The "DB::Exception: Inconsistent metadata for backup" error in ClickHouse occurs when the backup process detects that the metadata it has collected is internally inconsistent. The error code is INCONSISTENT_METADATA_FOR_BACKUP (code 663). This typically means that the table structures, dependencies, or part references changed while the backup metadata was being assembled, resulting in a state that cannot be safely backed up.
Impact
The backup operation fails and no backup is produced. This can leave your backup schedule with a gap, which is particularly concerning for disaster recovery. If backups fail repeatedly, you risk not having a recent restore point. The original data on the server is not affected by this error -- only the backup process is interrupted.
Common Causes
- Concurrent DDL operations during backup -- Running ALTER TABLE, DROP TABLE, RENAME, or other schema-changing operations while a backup is in progress can cause metadata to shift mid-backup.
- Active mutations -- Ongoing ALTER TABLE ... UPDATE or ALTER TABLE ... DELETE mutations can change the set of parts and their metadata during backup collection.
- Replication lag or conflicts -- On ReplicatedMergeTree tables, replication activity can modify parts and metadata concurrently with the backup.
- Rapid merge activity -- Aggressive background merges can replace parts that the backup process has already catalogued, causing references to become stale.
- Dependent objects out of sync -- Views, dictionaries, or other objects that reference tables being backed up may have metadata that doesn't match the current table state.
- Partial previous backup state -- Incremental backups that reference a base backup with inconsistent or corrupted metadata.
Troubleshooting and Resolution Steps
Retry the backup. Transient metadata inconsistencies caused by concurrent operations may not recur:
BACKUP TABLE your_database.your_table TO Disk('backups', 'retry_backup');Pause DDL and mutations before backing up. Ensure no schema changes are running:
-- Check for active mutations SELECT * FROM system.mutations WHERE is_done = 0; -- Check for active merges SELECT * FROM system.merges;Wait for mutations to complete before starting the backup:
-- Kill long-running mutations if acceptable KILL MUTATION WHERE database = 'your_database' AND table = 'your_table'; -- Then retry the backup BACKUP DATABASE your_database TO Disk('backups', 'clean_backup');Back up individual tables instead of the entire database. This reduces the window for metadata changes:
BACKUP TABLE your_database.table1, TABLE your_database.table2 TO Disk('backups', 'selective_backup');Let ClickHouse retry metadata collection. When a backup involves Keeper-coordinated tables, ClickHouse automatically retries the metadata snapshot when it detects a change. The default retry count (
backup_restore_keeper_max_retries) is 1000; if transient inconsistencies still persist, you can raise it along with the related backoff settings:BACKUP DATABASE your_database TO Disk('backups', 'backup_name') SETTINGS backup_restore_keeper_max_retries = 5000;Check system tables for anomalies:
-- Look for tables with inconsistent metadata SELECT database, table, engine, metadata_modification_time FROM system.tables WHERE database = 'your_database' ORDER BY metadata_modification_time DESC;For incremental backups, verify the base backup integrity. If using incremental backups, ensure the base backup is valid before attempting a new incremental.
Best Practices
- Schedule backups during low-activity periods to minimize the chance of concurrent metadata changes.

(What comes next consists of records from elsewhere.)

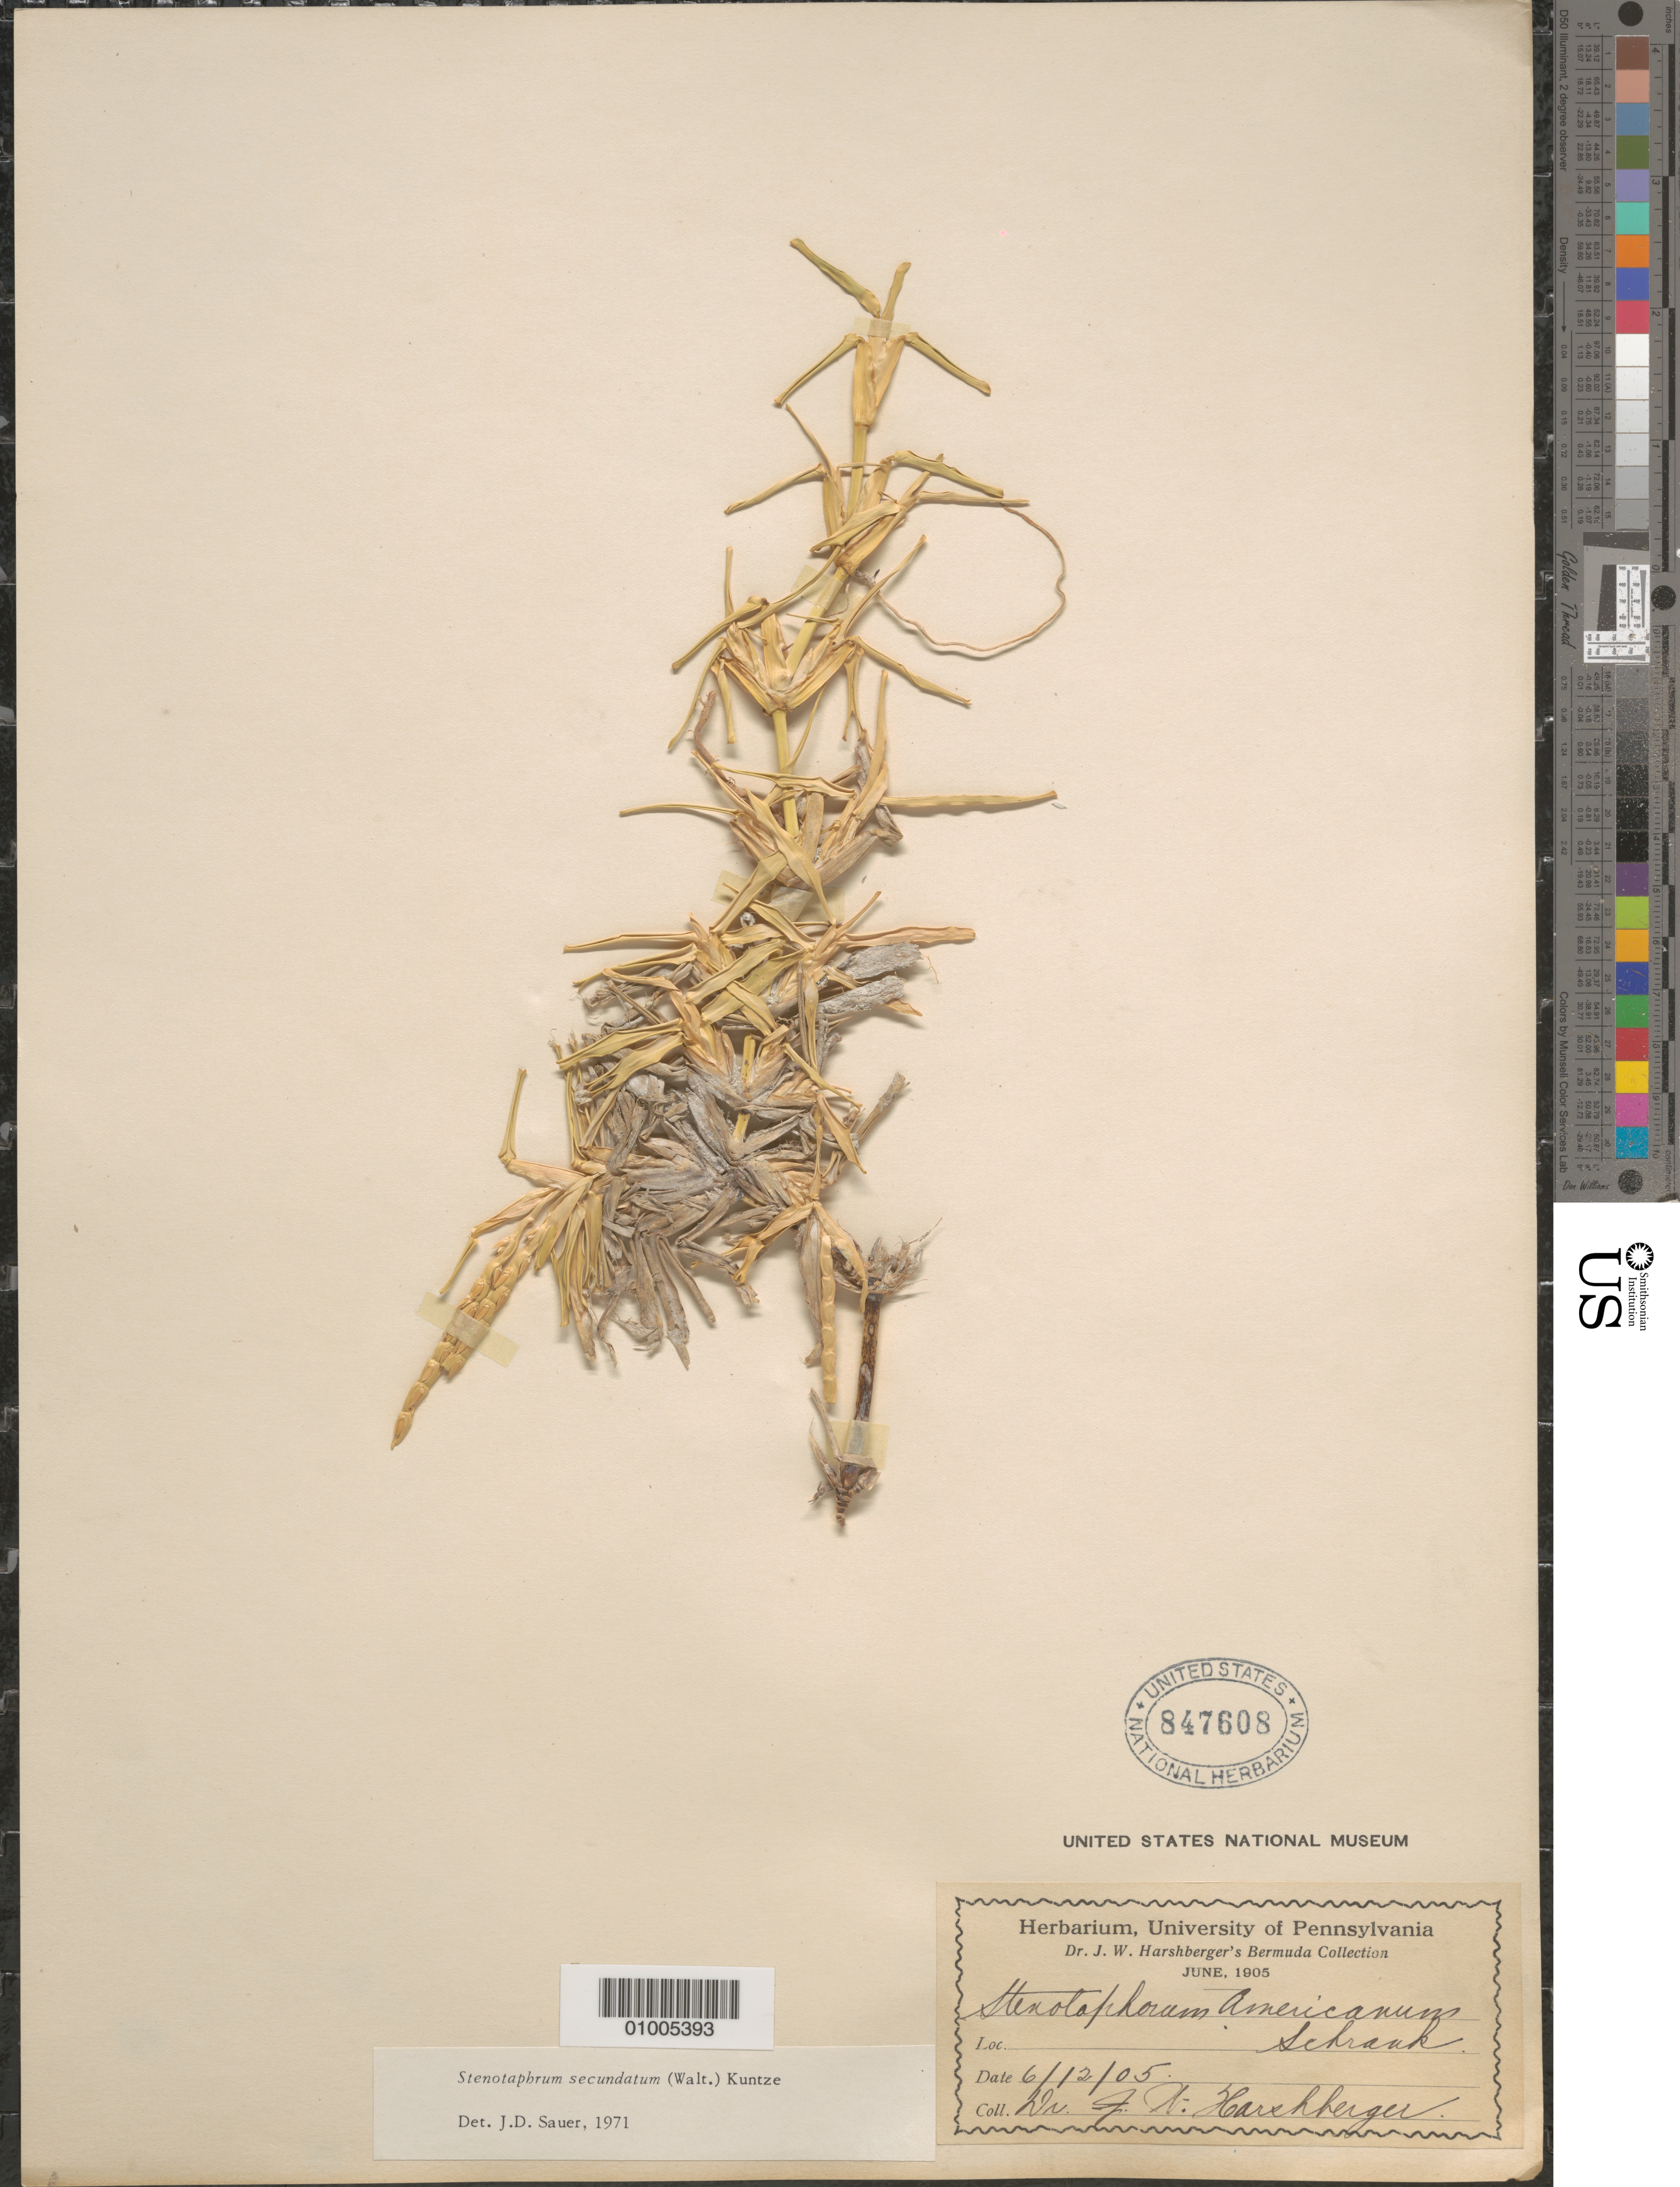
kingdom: Plantae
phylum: Tracheophyta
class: Liliopsida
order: Poales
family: Poaceae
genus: Stenotaphrum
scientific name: Stenotaphrum secundatum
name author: (Walter) Kuntze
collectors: J. A. Harshberger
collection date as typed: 12 Jun 1905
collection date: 1905-06-12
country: Bermuda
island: Bermuda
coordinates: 0 N, 0 E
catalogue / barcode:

- Avoid running DDL operations (ALTER, DROP, RENAME) while backups are in progress.
- Wait for all active mutations to complete before starting a backup.
- Monitor backup success/failure and set up alerts for failed backups so gaps are caught quickly.
- Test backup restoration regularly to catch metadata issues before they become critical.
- For large databases, consider backing up tables individually or in small groups to reduce the backup window.
Frequently Asked Questions
Q: Is my data at risk if this error occurs?
A: No. This error only affects the backup operation. Your source data remains intact and unmodified. However, you should retry the backup promptly so you have a recent restore point.
Q: Can I use BACKUP ... ASYNC to avoid this issue?
A: Asynchronous backups face the same metadata consistency requirements. However, they may complete faster in some cases because they don't block the calling session. The same precautions about concurrent DDL apply.
Q: Does this error occur more often with ReplicatedMergeTree?
A: Yes. ReplicatedMergeTree tables have additional background activity (replication queue processing, merges coordinated through Keeper) that can change metadata during backup collection, making this error somewhat more likely compared to non-replicated tables.